(Dataset entries)
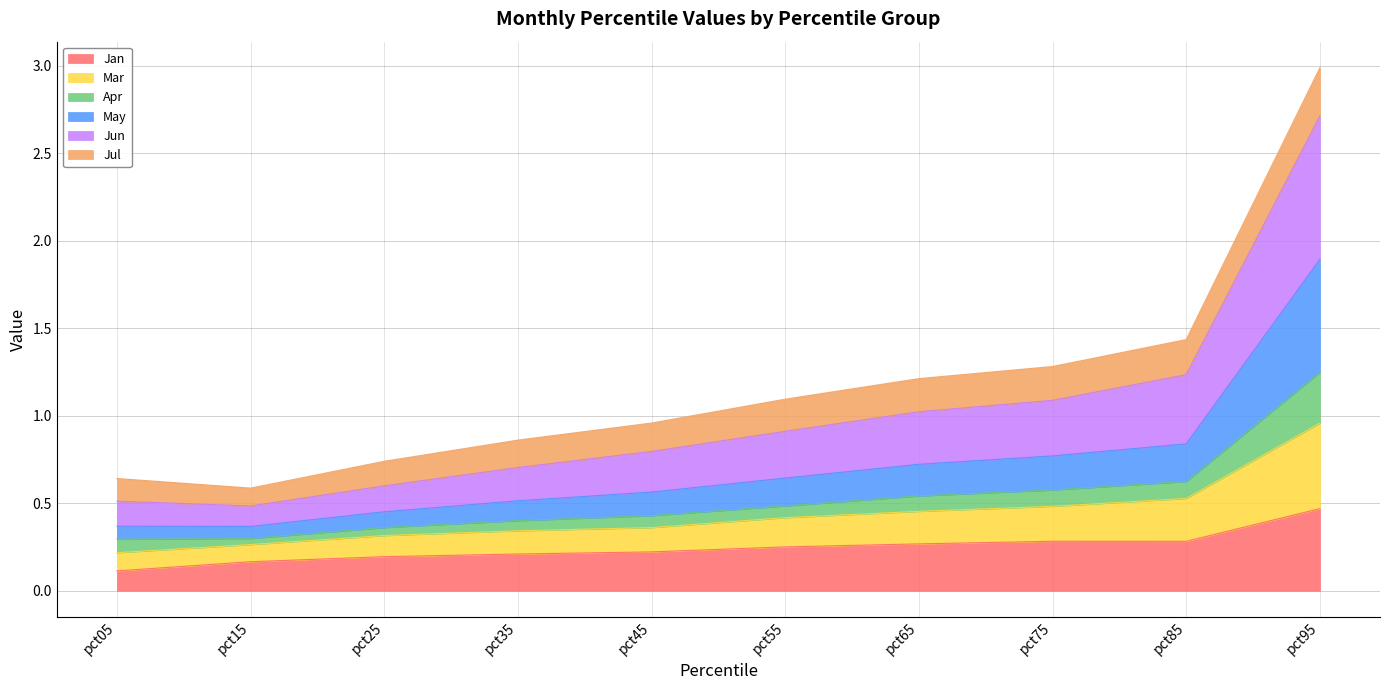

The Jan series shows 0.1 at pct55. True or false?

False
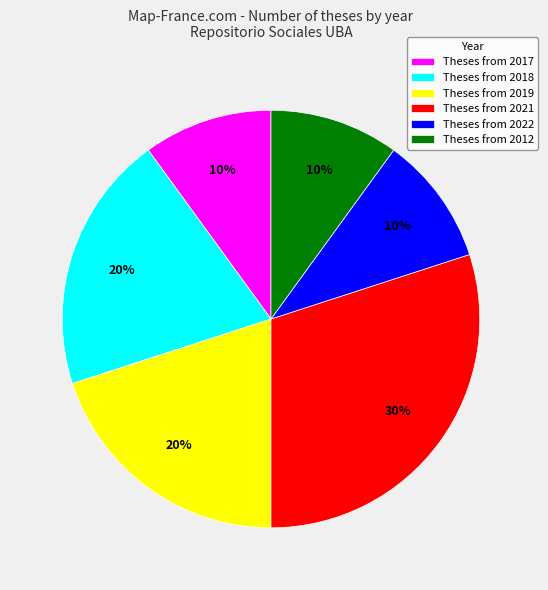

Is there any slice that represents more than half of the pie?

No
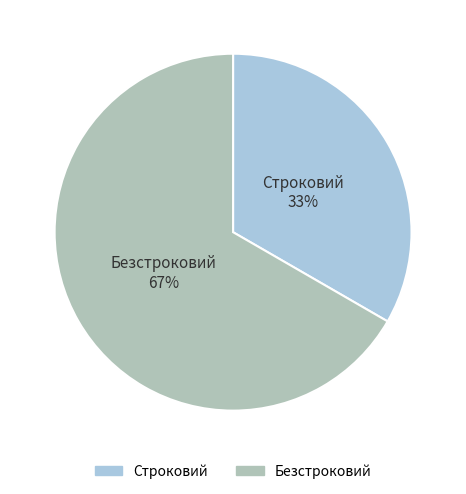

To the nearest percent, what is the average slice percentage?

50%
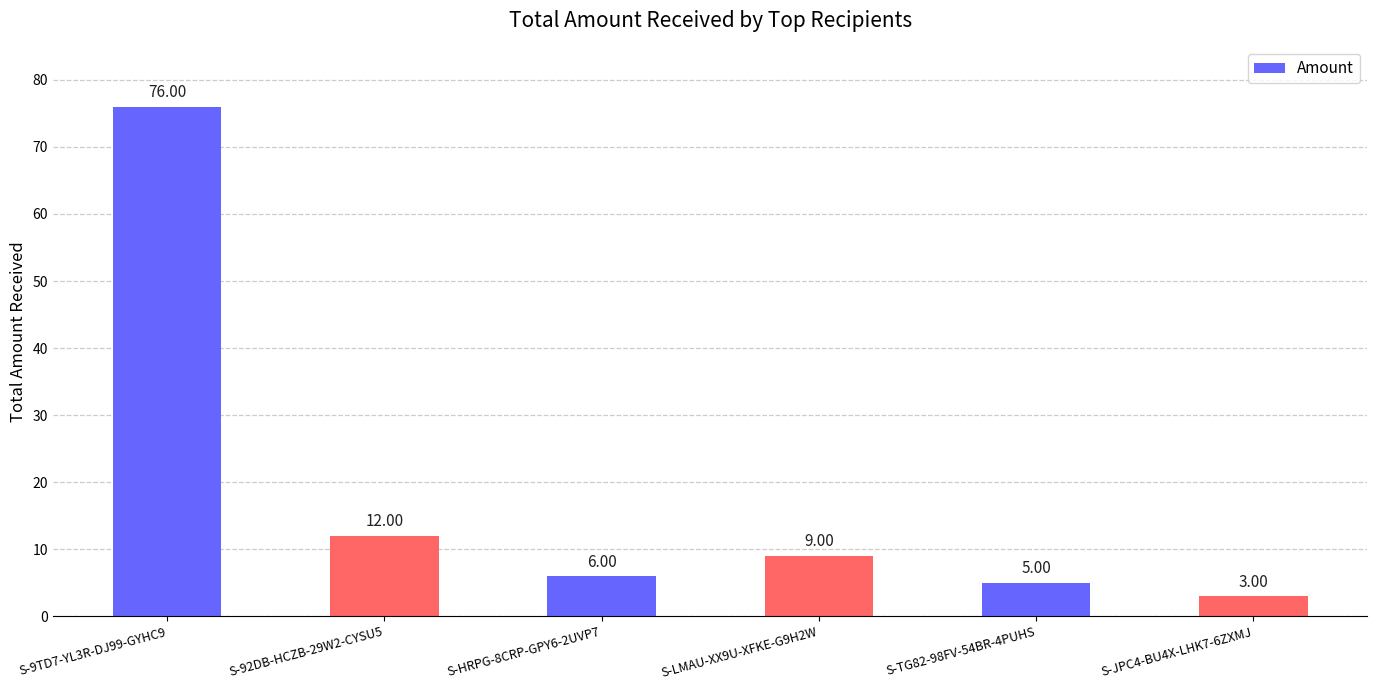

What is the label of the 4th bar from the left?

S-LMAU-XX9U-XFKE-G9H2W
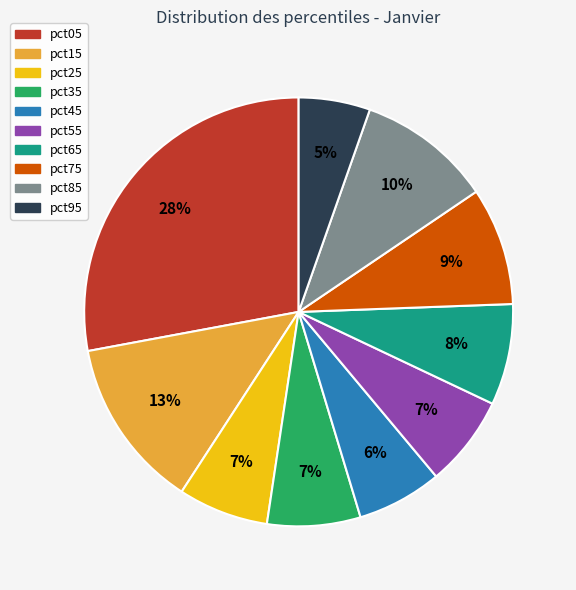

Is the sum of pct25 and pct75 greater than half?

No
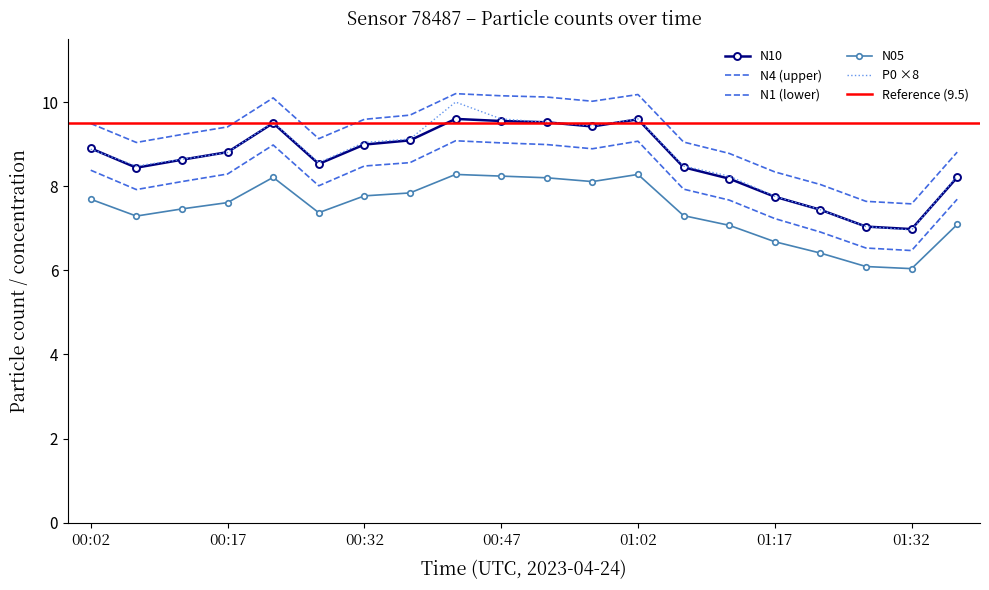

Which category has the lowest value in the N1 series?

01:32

...

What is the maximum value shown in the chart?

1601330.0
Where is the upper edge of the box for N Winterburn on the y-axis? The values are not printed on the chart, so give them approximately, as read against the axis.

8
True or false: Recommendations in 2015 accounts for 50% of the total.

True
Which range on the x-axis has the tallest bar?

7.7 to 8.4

> **Task to carry out**:
Can you find every line in the records that contains the word "Which" and copy each of those lines? Case counts.

> **Task output**:
Which category has the lowest value in the N1 series?
Which range on the x-axis has the tallest bar?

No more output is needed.